For me, my love affair with Star Wars, and its characters, started with the film release in 1977. I was 29 at the time and already a Star Trek fan. Like a lot of other folks I enjoyed the movie and read the books. With a job and a family I had to limit my adventures “In a galaxy far, far, away” and “Where no man has gone before” to collecting the books, dvd’s, and Hallmark figures when I could get them at ½ price sales. I have an extensive paperback book collection that I assembled so I’d have something to read when I was “retired”. I also picked up a set of plastic models, from both universes, when KB Toys, now out of business, ran a buy one get one at ½ price sale that I just couldn’t resist.
Fast forward to 2008. I retired in 2003 and have been enjoying the retirement by reading many of those books I purchased “way back when” as well as trying to keep up with the new stories as they come out. I picked up the May 2008 copy of Servo Magazine that featured the R2 Builder’s Club and pictures of R2D2 on the front cover. The May 2008 issue of Nuts & Volts magazine had an article in the Personal Robotics column that featured the R2 Builder’s Club as well. I couldn’t wait to get home and log in to the R2BC website. Not only were there people building their own R2 units, they had published pictures, plans and tutorials. Now I could build my own!
Retirement and age, however, brought different limitations. I couldn’t justify spending more than $5000 for an aluminum droid. Nor would I be able to lift a droid weighing more than 100 pounds if I wanted to transport it anywhere. I’ve been reading the R2BC message digest ever since that day in May. Two significant things have changed. First, it’s now possible to get acrylic domes for R2’s head for around $100. Second, just when I was going to ask if anyone had ever thought about building a droid in plastic, Dave Everett published plans for a “Styrene Droid”.

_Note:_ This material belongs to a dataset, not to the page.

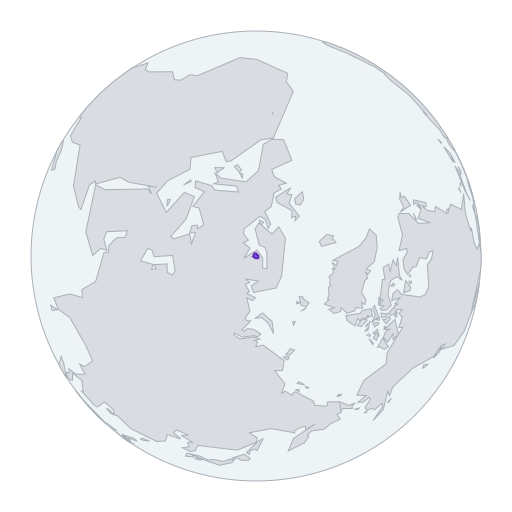 Pirkanmaa on an orthographic globe, rotated 139°
{"feature_id": "FIN-3186", "entity_name": "Pirkanmaa", "entity_type": "Region", "adm_level": 1, "iso_a3": "FIN", "parent_name": "Finland", "parent_adm1": "", "projection": "orthographic", "projection_center": [23.692, 61.717], "detail": "fine", "context": "on_globe", "style": "filled", "palette": "violet", "viewbox_px": 512, "rotation_deg": 139, "n_neighbors": 0, "source": "natural_earth", "source_scale": "10m", "svg_char_len": 12228}
<svg xmlns="http://www.w3.org/2000/svg" viewBox="0 0 512 512"><g transform="rotate(139 256 256)"><circle cx="256" cy="256" r="225" fill="#eef3f6" stroke="#a8b0b8"/><path d="M47.0,172.0L51.6,161.7L85.6,108.6L91.9,101.8L96.2,97.8L129.1,73.5L104.9,89.3L113.5,82.0L124.5,74.3L123.2,75.8L137.1,68.6L147.8,62.8L165.2,58.5L177.2,63.8L170.9,65.5L174.5,66.9L182.7,65.0L187.3,63.5L211.0,68.4L238.5,67.5L246.8,63.0L245.3,67.5L260.7,56.6L275.3,55.0L259.0,59.5L257.5,62.2L267.6,62.2L268.2,64.9L273.4,66.6L273.3,70.0L263.8,72.8L263.5,75.2L270.6,75.1L275.0,78.7L264.5,78.4L271.1,84.8L256.3,91.4L228.5,89.2L220.5,97.0L192.2,105.9L194.9,108.4L185.9,113.8L185.7,118.9L180.6,119.5L184.9,123.1L189.7,121.7L193.2,122.9L193.5,125.9L186.9,126.9L185.8,125.6L184.1,127.5L180.6,126.8L182.5,128.8L174.5,130.0L182.8,133.3L176.8,138.0L171.4,137.6L171.5,131.8L159.2,117.5L153.8,115.9L146.0,119.2L132.2,137.2L126.4,138.1L118.8,143.6L122.2,145.6L129.3,142.1L133.7,147.5L142.0,143.0L144.9,144.6L153.6,142.6L152.7,149.3L147.2,157.1L140.0,159.2L137.4,162.8L144.6,166.2L131.5,175.8L123.6,192.2L120.1,194.2L112.8,187.8L111.9,173.8L102.4,166.8L108.9,178.0L100.3,183.3L99.0,187.1L99.7,190.9L103.2,191.6L100.3,195.0L92.7,184.8L95.2,181.6L97.6,184.7L97.1,178.3L92.0,172.1L88.0,175.6L84.4,163.6L81.5,166.0L79.1,165.0L84.0,161.8L75.2,167.5L70.4,156.4L58.3,166.9L69.7,151.3L73.5,143.2L77.1,134.6L75.0,136.0L82.5,123.4L84.6,116.0L78.6,119.3L70.6,128.8L63.0,141.8L63.8,142.5L60.0,151.4L56.0,153.4L48.3,171.6L45.2,176.9L42.0,185.6L39.8,193.3L37.0,204.1L37.4,206.4L37.0,214.6L34.5,220.8L36.2,221.2L34.7,230.0L35.3,251.2L34.6,250.9L34.8,276.3L39.0,299.4L39.9,308.5L39.0,309.0L41.4,316.7L41.5,318.7L54.3,349.2L63.9,368.1L65.6,374.1L61.6,369.8L61.9,370.4L53.8,355.4L46.9,339.8L41.2,323.8L36.7,307.4L33.4,290.6L31.4,273.7L30.7,256.7L31.3,239.7L33.2,222.7L36.3,206.0L37.9,200.2L39.4,194.5L39.6,193.3L47.0,172.0ZM55.2,169.0L46.7,193.5L48.3,182.7L48.6,184.0L51.4,177.1L55.6,166.0L58.0,157.3L55.2,169.0ZM58.6,172.8L59.8,169.0L59.1,172.4L58.6,172.8ZM189.2,62.5L182.8,64.7L175.2,65.6L180.4,63.3L189.2,62.5ZM203.9,62.1L201.1,63.8L197.3,61.5L200.1,61.3L203.9,62.1ZM252.5,59.4L247.2,59.8L252.2,58.5L252.5,59.4ZM274.2,66.3L275.5,65.3L277.6,66.7L274.2,66.3ZM153.5,139.1L153.5,140.8L151.9,140.3L153.5,139.1ZM157.2,136.7L155.3,134.9L156.7,133.5L157.9,134.6L157.2,136.7ZM279.4,73.2L282.5,75.8L277.7,73.6L279.4,73.2ZM159.2,139.3L159.6,131.3L162.2,128.9L168.8,131.4L159.2,139.3ZM283.2,77.6L290.7,84.1L294.3,82.4L288.5,91.2L284.0,82.5L277.6,80.0L282.2,79.7L283.2,77.6ZM191.0,120.0L186.0,121.6L189.9,117.6L191.0,120.0ZM192.7,117.1L199.8,103.6L207.5,102.9L203.5,107.4L213.2,104.6L213.5,110.8L208.2,113.8L203.2,113.0L207.1,116.1L192.7,117.1ZM284.1,95.1L284.5,97.2L282.2,95.5L284.1,95.1ZM194.9,123.1L195.6,120.3L202.3,119.4L202.0,124.9L200.0,123.4L194.9,123.1ZM215.6,100.8L220.5,101.3L222.1,106.5L224.2,107.4L214.1,110.9L215.6,100.8ZM198.6,125.1L201.7,127.7L198.9,130.9L194.6,125.8L198.6,125.1ZM204.2,117.0L207.3,116.9L205.5,118.7L204.2,117.0ZM190.5,143.9L191.2,140.4L194.8,139.6L190.5,143.9ZM203.1,128.5L204.1,127.4L205.5,126.7L206.9,129.1L203.1,128.5ZM215.9,114.4L215.6,116.6L220.2,113.2L221.5,117.2L214.5,118.9L218.1,119.8L218.5,121.0L212.4,121.1L215.9,114.4ZM212.8,129.6L204.4,133.4L202.3,140.0L199.0,140.9L203.1,130.1L212.8,129.6ZM213.1,124.6L212.2,127.8L208.6,127.1L207.1,124.4L213.1,124.6ZM224.9,119.3L224.7,112.8L226.2,112.7L224.9,119.3ZM212.9,131.6L214.9,130.7L213.2,132.2L212.9,131.6ZM222.0,123.2L221.7,120.9L223.5,120.8L222.0,123.2ZM219.3,130.8L216.5,132.0L215.4,130.1L219.3,130.8ZM221.1,127.4L223.6,127.8L216.6,128.8L220.7,126.4L221.1,127.4ZM223.8,123.5L224.7,122.6L223.6,124.4L223.8,123.5ZM225.3,137.2L216.7,138.8L214.1,134.7L222.8,133.7L225.3,137.2ZM228.8,479.6L226.4,479.3L210.9,472.5L217.5,469.3L215.6,464.8L198.1,449.8L202.0,442.6L197.2,437.9L187.3,436.4L181.7,430.4L175.7,428.5L138.1,416.3L126.4,403.8L112.2,373.0L118.8,367.6L119.8,355.8L165.6,333.6L175.7,340.4L212.1,344.1L216.7,346.7L212.8,357.1L240.4,373.0L248.9,364.7L273.6,370.8L289.8,368.6L295.0,347.7L268.4,351.0L263.5,341.2L284.5,329.8L307.7,326.6L306.6,322.7L291.6,316.3L296.7,307.4L286.4,313.3L290.8,317.0L284.5,321.0L280.1,317.9L282.1,314.8L275.0,313.8L267.5,329.5L271.1,334.9L252.8,338.4L257.1,347.8L252.2,352.3L243.2,338.0L243.8,332.7L227.2,315.7L224.8,321.5L240.4,338.1L235.6,336.7L232.5,345.3L231.2,337.6L214.9,318.5L198.1,318.8L177.3,335.5L167.4,333.7L158.9,325.7L166.1,304.7L187.3,311.0L190.2,304.2L185.5,291.2L192.4,294.4L193.1,290.0L201.1,291.7L212.0,283.3L220.1,283.8L224.0,270.4L228.7,268.9L225.0,277.2L226.8,283.3L246.8,284.3L250.6,281.5L251.5,272.8L256.9,274.4L255.3,265.9L266.6,262.2L251.4,259.8L252.2,250.1L258.8,242.6L256.3,239.1L245.5,251.5L243.6,256.9L246.4,262.1L238.9,277.0L232.1,279.0L229.6,262.1L219.7,263.2L222.1,250.1L249.9,224.0L261.7,218.7L281.8,230.0L279.2,236.5L270.7,235.6L278.9,245.3L278.1,240.2L282.6,241.7L284.4,233.3L287.6,233.9L283.8,224.8L288.0,224.7L290.4,230.5L296.7,218.4L305.3,216.0L305.2,213.0L302.6,210.5L315.2,209.5L314.6,207.3L310.2,206.8L305.9,202.2L303.5,193.9L308.0,194.0L309.5,197.0L319.5,203.7L322.8,212.0L324.4,211.2L322.6,204.1L310.4,195.9L307.7,190.9L313.9,193.8L311.4,192.4L311.4,189.9L315.7,187.7L309.1,184.1L303.4,158.6L311.1,152.1L317.2,157.3L318.0,140.7L326.7,135.5L322.6,134.9L320.2,127.0L317.4,128.5L315.3,127.6L307.9,108.9L309.7,104.9L301.9,96.9L299.8,96.7L298.0,99.1L288.5,91.2L294.3,82.4L298.8,83.3L299.4,77.6L309.5,80.5L318.2,80.5L328.9,87.6L334.8,87.2L334.4,85.1L342.1,83.3L359.5,87.7L347.4,93.7L321.7,90.4L332.4,92.4L330.5,94.9L334.7,97.5L342.2,98.9L342.7,97.1L357.8,115.8L377.1,127.0L374.3,118.2L378.2,115.2L397.6,121.9L424.2,151.2L429.6,148.9L433.7,151.5L437.3,159.5L431.4,155.8L430.0,160.3L426.1,157.2L429.9,169.2L424.5,165.3L430.1,176.9L434.1,176.8L432.8,167.4L439.9,179.4L445.7,175.8L452.6,181.2L463.6,207.6L465.5,226.4L466.9,229.4L464.4,233.1L466.1,245.3L474.5,245.9L475.9,249.6L476.3,269.1L475.4,266.9L469.0,276.6L471.3,287.8L476.3,282.5L478.2,286.2L475.9,293.1L473.6,290.4L471.2,293.6L469.4,284.9L462.6,278.9L460.1,290.2L457.9,285.1L448.2,284.0L443.2,299.9L436.9,331.7L440.1,345.5L436.1,357.1L421.5,349.6L414.2,338.5L409.4,344.9L393.9,341.9L368.6,358.3L364.6,355.7L359.9,360.6L349.0,361.2L342.7,356.0L336.3,359.3L352.9,372.4L359.8,368.7L364.9,358.1L368.3,363.6L378.8,363.7L368.7,385.8L330.4,414.8L326.1,404.8L293.7,377.7L294.4,373.2L294.2,372.8L293.8,372.0L291.4,379.4L285.7,372.9L303.6,395.1L306.9,404.5L329.9,415.6L327.9,417.9L335.1,418.9L357.5,406.0L357.7,409.5L347.6,428.8L316.0,455.2L319.9,462.5L317.1,468.5L296.8,475.3L297.9,476.9L287.3,478.9L286.4,479.2L267.2,481.0L248.0,481.1L228.8,479.6ZM150.4,351.3L149.2,354.9L150.4,351.3ZM332.9,332.8L346.3,328.0L339.2,317.1L343.7,314.4L339.6,311.8L338.6,316.3L328.3,308.4L333.7,301.9L331.5,296.4L326.9,297.8L318.6,311.1L333.3,322.3L330.6,329.0L332.9,332.8ZM35.4,251.8L35.2,255.6L34.8,252.1L35.4,251.8ZM46.9,183.4L45.9,187.7L44.8,190.8L45.3,187.8L46.9,183.4ZM42.4,219.5L42.0,225.0L41.7,220.2L42.4,219.5ZM45.7,197.3L42.6,215.3L42.1,206.9L44.3,195.7L43.8,202.1L45.7,197.3ZM55.7,173.8L54.7,176.8L53.9,177.0L55.7,173.8ZM58.0,175.3L58.2,174.4L59.4,172.3L58.0,175.3ZM100.7,183.9L101.2,184.8L101.2,188.9L99.7,187.5L100.7,183.9ZM110.3,204.5L105.5,209.6L107.9,204.9L104.8,203.7L106.1,192.8L118.5,194.6L112.6,195.6L110.3,204.5ZM111.2,179.0L109.0,185.5L110.9,178.4L111.2,179.0ZM189.2,265.4L192.0,269.3L189.0,273.9L178.8,274.1L182.9,267.4L189.2,265.4ZM196.6,273.9L197.0,257.6L203.3,257.1L199.7,260.1L203.9,261.4L199.1,266.6L204.9,282.4L202.7,287.5L185.0,284.7L192.0,282.7L188.8,278.8L196.6,273.9ZM186.6,219.8L186.9,213.6L200.3,220.4L198.6,225.5L188.3,225.9L184.3,220.1L186.6,219.8ZM170.6,145.6L169.9,143.4L171.7,143.0L173.8,144.6L170.6,145.6ZM190.5,142.3L176.0,155.4L174.3,153.4L167.7,163.9L160.9,162.8L165.4,155.9L155.1,163.1L156.4,156.5L150.0,162.0L160.7,146.9L161.5,141.5L163.2,147.9L169.5,149.1L172.5,147.9L181.4,140.8L186.2,130.1L193.2,129.8L196.9,132.5L196.8,135.0L192.2,134.3L195.4,138.2L188.8,139.2L190.5,142.3ZM236.0,168.0L230.8,165.5L236.0,174.8L229.4,175.3L230.4,176.3L225.8,179.4L221.9,185.1L218.9,184.4L218.7,186.9L215.6,189.2L214.4,192.5L208.5,192.4L206.4,196.5L204.8,194.2L202.8,201.4L201.7,196.1L197.6,198.6L200.9,202.4L172.3,195.7L161.2,197.4L152.6,202.0L151.7,192.7L159.2,182.7L170.7,174.0L181.5,173.9L179.1,169.9L183.6,168.7L183.6,172.3L186.3,166.0L190.0,166.1L200.2,159.3L201.8,150.6L205.6,148.0L206.8,151.5L209.7,146.6L214.5,151.5L217.4,149.8L225.0,153.2L225.7,161.1L228.8,158.7L234.7,161.3L236.0,168.0ZM227.3,138.4L229.6,147.3L227.2,152.1L215.0,144.3L211.7,145.2L203.8,140.7L207.6,134.0L209.5,135.8L212.2,136.1L209.9,138.1L213.8,136.7L216.6,139.3L220.3,139.0L220.0,141.9L227.3,138.4ZM221.8,343.2L225.3,344.1L230.8,344.2L229.0,349.8L221.8,343.2ZM210.4,330.4L213.6,330.2L213.7,337.8L210.0,337.0L210.4,330.4ZM215.3,323.8L213.8,329.6L212.4,326.0L215.3,323.8ZM228.0,276.5L231.3,275.9L231.7,277.9L229.9,280.8L228.0,276.5ZM250.1,197.0L247.5,194.5L248.5,193.3L246.7,185.7L251.5,184.9L254.4,189.2L250.1,197.0ZM290.6,352.0L285.9,356.6L283.4,355.1L285.5,353.8L290.6,352.0ZM256.0,354.8L264.0,357.1L255.4,356.3L256.0,354.8ZM255.0,194.9L253.7,191.8L256.9,193.4L255.0,194.9ZM254.8,184.0L258.5,185.0L251.8,183.9L254.8,184.0ZM354.0,454.9L337.1,466.1L327.0,469.7L325.9,469.3L332.7,463.9L344.7,458.3L350.9,453.4L354.0,454.9ZM477.5,296.8L475.9,303.4L468.8,308.1L471.4,301.4L478.0,289.8L477.7,292.6L479.0,287.8L478.7,290.2L477.5,296.8ZM480.6,273.0L480.5,271.6L480.6,266.2L480.9,261.3L479.2,231.3L479.2,227.0L480.5,237.5L480.5,236.9L481.3,254.9L480.6,273.0ZM441.0,345.8L445.7,348.6L443.2,353.4L441.0,345.8ZM476.3,216.1L478.5,228.5L475.7,215.2L476.3,216.1ZM473.3,206.1L474.3,207.9L473.6,208.9L473.3,206.1ZM469.0,232.8L468.8,238.6L467.7,237.1L467.3,228.8L469.0,232.8ZM457.8,186.0L461.9,190.8L463.3,193.5L461.2,193.0L457.8,186.0ZM293.6,186.0L290.8,197.3L291.9,205.4L297.4,209.6L288.4,208.7L286.7,196.2L293.6,186.0ZM301.7,161.8L296.8,158.5L299.6,156.9L301.1,157.5L301.7,161.8ZM298.2,161.9L290.9,163.5L288.6,159.7L294.9,159.2L298.2,161.9ZM273.0,179.0L271.8,182.3L269.3,180.9L273.0,179.0ZM475.7,206.0L475.8,207.6L477.2,214.5L473.4,198.2L473.9,198.9L474.5,201.3L475.7,206.0ZM474.1,202.1L475.5,208.5L473.3,200.1L474.1,202.1ZM475.2,208.5L474.2,206.3L473.7,202.7L475.2,208.5ZM473.6,199.6L471.5,194.1L472.2,194.8L473.6,199.6ZM471.5,202.1L472.3,197.9L473.1,207.2L468.0,199.1L467.3,194.2L471.5,202.1ZM434.9,143.1L432.2,142.1L430.1,137.4L432.6,139.4L434.9,143.1ZM420.8,122.0L428.7,135.8L434.6,147.5L435.1,145.5L440.6,151.3L437.3,152.5L429.6,141.7L426.0,133.5L420.9,129.6L415.4,122.3L409.6,120.1L405.7,116.3L409.9,115.9L420.8,122.0ZM407.1,119.5L394.9,114.0L393.1,107.0L395.4,106.6L401.7,112.0L402.3,115.3L407.1,119.5ZM391.4,110.7L391.9,114.0L374.9,114.8L370.8,113.3L382.8,108.5L383.9,111.4L388.4,112.6L391.4,110.7ZM286.8,96.8L284.7,97.2L285.7,95.5L286.8,96.8ZM313.9,128.7L311.1,127.3L312.4,125.2L313.9,128.7ZM304.2,122.3L304.7,125.6L302.3,122.1L304.2,122.3ZM306.0,133.0L303.9,126.9L308.6,132.8L306.0,133.0Z" fill="#d9dde1" stroke="#a8b0b8" stroke-width="1"/><path d="M256.6,253.5L256.7,253.8L256.8,253.8L257.0,253.9L257.1,254.0L257.3,254.3L257.4,254.2L257.5,254.1L257.7,254.3L257.8,254.4L257.8,254.5L258.0,254.7L258.2,254.8L258.3,255.1L258.3,255.4L258.3,255.5L258.4,255.8L258.3,256.0L258.4,256.3L258.2,256.2L258.1,256.3L258.1,256.5L258.3,256.5L258.3,256.8L258.4,257.0L258.2,256.9L258.2,257.0L258.3,257.1L258.3,257.3L258.3,257.5L258.2,257.7L258.1,257.8L258.1,257.7L257.9,257.7L257.7,257.6L257.3,257.9L257.2,257.9L257.1,258.0L256.9,258.2L256.8,258.3L256.6,258.3L256.5,258.5L256.2,258.5L256.3,258.7L256.3,258.8L256.3,259.0L256.2,258.8L255.9,258.8L255.6,258.9L255.6,259.0L255.5,258.9L255.3,258.8L255.2,258.7L255.1,258.8L255.0,258.7L254.9,258.7L254.7,258.7L254.6,258.4L254.5,258.2L254.4,257.9L254.2,257.8L254.0,257.7L253.9,257.6L253.9,257.4L253.9,257.2L253.9,257.3L254.0,257.3L254.0,257.2L254.1,256.9L254.0,256.7L254.1,256.4L254.2,256.2L254.1,255.9L254.3,255.8L254.4,255.7L254.2,255.4L254.3,255.4L254.2,255.3L254.2,255.2L253.9,254.9L254.0,254.8L254.0,254.7L254.3,254.7L254.3,254.4L254.4,254.2L254.5,254.2L254.4,253.9L254.6,253.8L254.8,253.7L255.0,253.6L255.3,253.3L255.3,253.2L255.4,253.3L255.5,253.4L255.9,253.2L256.0,253.2L256.3,253.0L256.4,253.3L256.5,253.4L256.6,253.5Z" fill="#8b5cf6" stroke="#5b21b6" stroke-width="1.5"/></g></svg>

The publication of plastic droid plans and the availability of affordable domes put an R2 unit within my theoretical reach. I’m pretty sure, however, that my fabrication skills are not up to the job. How do I know? Simple. I once cut off a small (very small) part of the tip of my index finger while using an Xacto knife to cut cardboard. I was using a steel rule to guide the knife; it’s just that my fingertip was on the wrong side of the cutting edge! Duh!!! It was a stupid mistake. Not one I’m likely to repeat. I hope. Ok, I’m not totally incompetent with tools. However, getting several pieces of styrene cut by hand to come out exactly the same size is going to be a challenge. I started looking for a CNC solution.